Since $A_v$ is open and $v\in A_v$, there must exist some $\epsilon>0$ so that $B_v(\epsilon)\subseteq A_v$, where $B_v(\epsilon)$ is the ball of radius $\epsilon$ about $v$.
But, because $(X_n)$ converges to $v$, there must exist $N\in\mathbb{N}$ so that $\lvert X_n-v\rvert<\epsilon$ for all $n>N$; hence for $n>N$, $X_n\in B_{\epsilon}(v)\subseteq A_v$.
So, the only elements of the sequence $(X_n)$ that may not be covered by $A_v$ are $X_1,\ldots, X_N$.  For each of these $X_i$, there must be some $A_i\in\mathcal{A}$ such that $X_i\in A_i$.
Then $\{A_v, A_1,\ldots,A_N\}$ is a finite subcover of $\mathcal{A}$.
Since this can be repeated for any open cover, the space must be compact.
A: Suppose you have an open cover $\bigcup_\alpha U_\alpha$ of $S$.
$v$ is covered by some open set in the open cover, call it $U_1$.
Since $U_1$ is open, there is some $\epsilon>0$ such that $B_\epsilon(v)$ (the open ball of radius $\epsilon$ centered at $v$) lies entirely in $U_1$, i.e. $B_\epsilon(v) \subset U_1$.
By the definition of convergence, there exists some $N$ such that $X_n \in B_\epsilon(v) \subset U_1$ for all $n \ge N$.
So $U_1$ covers all points of $S$ except possibly $X_1,\ldots,X_N$. You can add $\le N$ more sets from the open cover to cover the rest.

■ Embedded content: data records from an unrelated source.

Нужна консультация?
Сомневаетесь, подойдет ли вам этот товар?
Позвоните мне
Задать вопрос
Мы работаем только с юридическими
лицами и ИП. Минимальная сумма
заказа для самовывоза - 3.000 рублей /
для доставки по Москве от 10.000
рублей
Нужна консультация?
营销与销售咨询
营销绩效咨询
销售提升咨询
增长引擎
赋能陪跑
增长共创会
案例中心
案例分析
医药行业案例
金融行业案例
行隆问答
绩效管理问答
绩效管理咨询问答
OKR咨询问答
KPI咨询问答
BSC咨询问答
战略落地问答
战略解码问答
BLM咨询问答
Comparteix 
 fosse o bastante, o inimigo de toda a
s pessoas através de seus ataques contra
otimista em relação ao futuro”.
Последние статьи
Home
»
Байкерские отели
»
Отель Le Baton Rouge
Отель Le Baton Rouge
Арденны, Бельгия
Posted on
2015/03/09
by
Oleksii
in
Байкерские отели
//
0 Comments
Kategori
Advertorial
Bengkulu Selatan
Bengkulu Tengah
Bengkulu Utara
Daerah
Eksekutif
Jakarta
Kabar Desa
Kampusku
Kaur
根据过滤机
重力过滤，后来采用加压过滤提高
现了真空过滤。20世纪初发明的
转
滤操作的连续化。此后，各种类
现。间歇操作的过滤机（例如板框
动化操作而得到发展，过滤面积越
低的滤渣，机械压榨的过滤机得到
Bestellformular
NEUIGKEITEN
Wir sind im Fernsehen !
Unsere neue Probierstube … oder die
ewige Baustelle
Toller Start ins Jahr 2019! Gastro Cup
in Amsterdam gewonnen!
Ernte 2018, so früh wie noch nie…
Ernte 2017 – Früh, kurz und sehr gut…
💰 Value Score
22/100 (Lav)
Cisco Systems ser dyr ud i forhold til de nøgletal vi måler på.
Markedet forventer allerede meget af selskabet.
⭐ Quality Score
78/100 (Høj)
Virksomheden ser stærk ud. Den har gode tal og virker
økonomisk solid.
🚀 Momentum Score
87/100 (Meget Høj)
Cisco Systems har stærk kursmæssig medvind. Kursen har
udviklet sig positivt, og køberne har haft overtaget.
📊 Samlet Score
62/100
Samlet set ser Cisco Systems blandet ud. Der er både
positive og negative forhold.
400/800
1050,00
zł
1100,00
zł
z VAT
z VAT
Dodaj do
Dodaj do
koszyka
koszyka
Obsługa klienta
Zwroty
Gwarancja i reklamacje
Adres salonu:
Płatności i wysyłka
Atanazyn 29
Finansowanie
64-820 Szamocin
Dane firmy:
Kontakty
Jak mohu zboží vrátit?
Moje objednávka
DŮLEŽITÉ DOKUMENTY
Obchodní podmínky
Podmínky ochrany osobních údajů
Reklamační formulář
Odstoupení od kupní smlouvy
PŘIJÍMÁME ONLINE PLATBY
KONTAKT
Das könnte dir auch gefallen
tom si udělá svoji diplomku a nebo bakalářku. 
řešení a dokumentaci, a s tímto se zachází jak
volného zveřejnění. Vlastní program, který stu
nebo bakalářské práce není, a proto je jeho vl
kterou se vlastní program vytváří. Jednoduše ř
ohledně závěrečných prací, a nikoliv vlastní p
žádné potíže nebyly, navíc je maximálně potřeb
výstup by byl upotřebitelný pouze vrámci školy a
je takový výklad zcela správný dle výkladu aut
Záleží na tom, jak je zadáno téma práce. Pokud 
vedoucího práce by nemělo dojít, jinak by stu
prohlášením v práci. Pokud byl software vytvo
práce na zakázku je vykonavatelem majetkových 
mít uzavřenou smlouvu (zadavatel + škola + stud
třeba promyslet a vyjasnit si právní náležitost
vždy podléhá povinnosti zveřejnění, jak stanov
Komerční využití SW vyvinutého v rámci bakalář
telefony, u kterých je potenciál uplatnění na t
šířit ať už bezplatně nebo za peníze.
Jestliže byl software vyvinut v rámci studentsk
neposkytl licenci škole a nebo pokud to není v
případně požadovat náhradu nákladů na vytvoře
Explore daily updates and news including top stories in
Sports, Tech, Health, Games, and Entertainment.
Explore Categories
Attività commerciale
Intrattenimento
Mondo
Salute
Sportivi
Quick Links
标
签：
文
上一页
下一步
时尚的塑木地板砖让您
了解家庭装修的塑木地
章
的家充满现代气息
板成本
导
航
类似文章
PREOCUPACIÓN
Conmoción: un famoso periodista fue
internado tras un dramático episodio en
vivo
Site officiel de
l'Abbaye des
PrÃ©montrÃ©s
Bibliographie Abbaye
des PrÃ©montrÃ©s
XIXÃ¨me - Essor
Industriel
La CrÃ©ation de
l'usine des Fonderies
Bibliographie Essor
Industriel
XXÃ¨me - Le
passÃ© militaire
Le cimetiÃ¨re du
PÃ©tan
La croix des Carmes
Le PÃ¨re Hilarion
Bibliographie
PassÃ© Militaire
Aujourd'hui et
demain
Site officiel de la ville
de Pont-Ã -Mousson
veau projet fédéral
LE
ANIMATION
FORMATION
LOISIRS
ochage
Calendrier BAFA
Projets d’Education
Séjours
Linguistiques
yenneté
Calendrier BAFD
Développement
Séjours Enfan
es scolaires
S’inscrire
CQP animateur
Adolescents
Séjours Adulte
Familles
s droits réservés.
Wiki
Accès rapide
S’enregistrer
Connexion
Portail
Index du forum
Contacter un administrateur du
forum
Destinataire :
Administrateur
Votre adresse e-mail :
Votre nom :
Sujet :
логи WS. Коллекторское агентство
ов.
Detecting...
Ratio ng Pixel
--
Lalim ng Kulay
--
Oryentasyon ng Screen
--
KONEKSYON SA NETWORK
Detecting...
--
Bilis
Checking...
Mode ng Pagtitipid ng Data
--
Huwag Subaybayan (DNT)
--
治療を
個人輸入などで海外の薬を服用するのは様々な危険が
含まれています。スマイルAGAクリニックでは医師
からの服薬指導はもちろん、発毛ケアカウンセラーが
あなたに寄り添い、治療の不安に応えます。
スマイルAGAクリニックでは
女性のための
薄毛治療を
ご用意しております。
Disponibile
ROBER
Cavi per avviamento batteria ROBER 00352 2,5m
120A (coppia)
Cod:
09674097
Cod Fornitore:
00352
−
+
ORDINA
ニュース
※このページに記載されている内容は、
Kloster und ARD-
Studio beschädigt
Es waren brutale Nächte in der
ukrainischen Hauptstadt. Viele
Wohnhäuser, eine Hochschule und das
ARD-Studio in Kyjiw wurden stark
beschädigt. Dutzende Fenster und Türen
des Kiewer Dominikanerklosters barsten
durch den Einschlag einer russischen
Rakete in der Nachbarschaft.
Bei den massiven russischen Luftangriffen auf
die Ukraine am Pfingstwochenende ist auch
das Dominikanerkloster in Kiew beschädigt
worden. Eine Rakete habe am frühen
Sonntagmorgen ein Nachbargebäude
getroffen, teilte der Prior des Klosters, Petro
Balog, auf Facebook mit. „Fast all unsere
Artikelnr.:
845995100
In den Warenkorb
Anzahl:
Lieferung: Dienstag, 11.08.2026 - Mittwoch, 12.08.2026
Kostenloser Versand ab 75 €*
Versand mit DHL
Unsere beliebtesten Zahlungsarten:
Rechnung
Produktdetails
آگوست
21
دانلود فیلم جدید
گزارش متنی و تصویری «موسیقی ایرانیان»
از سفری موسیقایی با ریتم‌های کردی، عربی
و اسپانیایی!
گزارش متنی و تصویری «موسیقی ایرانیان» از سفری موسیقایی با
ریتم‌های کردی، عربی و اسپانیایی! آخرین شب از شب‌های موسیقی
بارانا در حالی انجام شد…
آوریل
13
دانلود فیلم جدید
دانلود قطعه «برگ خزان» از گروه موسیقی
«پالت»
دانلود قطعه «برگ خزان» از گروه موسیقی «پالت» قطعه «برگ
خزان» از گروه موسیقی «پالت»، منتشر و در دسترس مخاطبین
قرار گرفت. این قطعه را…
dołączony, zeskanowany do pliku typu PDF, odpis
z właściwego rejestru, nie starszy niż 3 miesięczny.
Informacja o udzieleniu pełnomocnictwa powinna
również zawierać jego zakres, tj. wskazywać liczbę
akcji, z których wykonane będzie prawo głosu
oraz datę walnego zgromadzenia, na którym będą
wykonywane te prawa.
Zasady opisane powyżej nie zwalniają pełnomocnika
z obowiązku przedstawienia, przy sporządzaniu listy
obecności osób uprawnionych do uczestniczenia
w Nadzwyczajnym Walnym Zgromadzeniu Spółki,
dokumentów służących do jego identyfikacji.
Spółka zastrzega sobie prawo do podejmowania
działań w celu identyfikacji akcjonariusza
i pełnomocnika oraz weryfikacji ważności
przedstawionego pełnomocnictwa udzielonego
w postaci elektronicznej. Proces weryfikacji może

A: The intuition here is that the only place a sequence in $S$ can accumulate is near $s$, so if we have a sequence in $S$, either some of it accumulates near $s$ or it must repeat itself infinitely often. Let's formalize.
Let us use the fact that a metric space is compact if and only if every sequence in it has a convergent subsequence. Let $y_n$, $n=1,2,\ldots$ be a sequence in the set $S$.
Notice that each $y_n = x_{m_n}$. We have two possibilities: either there is some $N$ such that $m_n < N$ for all $n$ or there isn't.
In the first case, then for every $N$ we have some $n$ such that $m_n > N$. This means that we can find a subsequence "walking out to the tail." Such a subsequence must accumulate to $s$ - use the definition of the convergence of the $x_n$ to show this.
In the second case, then there exists such an $N$. Convince yourself that there must exist an index $m<N$ such that $y_n = x_m$ for infinitely many $n$. We have just produced a convergent subsequence of $y$s, do you see why?
Spoilers below.

  Let $y = \{y_n\}$ be a sequence in $S$. We show that $y$ has a convergent subsequence. We first dispense with the case that $s$ is contained in $y$. Either $y_n = s$ for infinitely many $n$, in which case the subsequence consisting of such $y_n$ is a convergent subsequence, or not. In the latter case, pass to the subsequence of all $y_n\neq s$.  Now for each $n$, we have $y_n = x_{m_n}$ is some element of the sequence $\{x_k\}$. Either there exists some $N$ such that $m_n < N$ for all $n$ or there doesn't.  In the former case, there must be some $m<N$ such that $y_n = x_m$ for infinitely many $n$. In this case, the subsequence of such $y_n$ is a convergent subsequence.  In the latter case, then for every $N$ there exists some $m_n > N$. Define a subsequence $y_{n_k}$ by letting $n_1=1$ and then inductively choosing $y_{n_k}$ to be some $x_{m_{n_k}}$ where $m_{n_k} > m_{n_{k-1}}$, where the existence of such an $m_{n_k}$ is guaranteed by letting $N = m_{n_{k-1}}$. Now for each $\epsilon > 0$ there exists an $M$ such that for all $m>M$ we have $\|x_m - s\| < \epsilon$. By the construction of our sequence, for each $\epsilon > 0$ there exists an $M$ such that for all $n_k > M$ we have $\|y_{n_k} - s\} < \epsilon$, so we have that $y_{n_k}$ converges to $s$.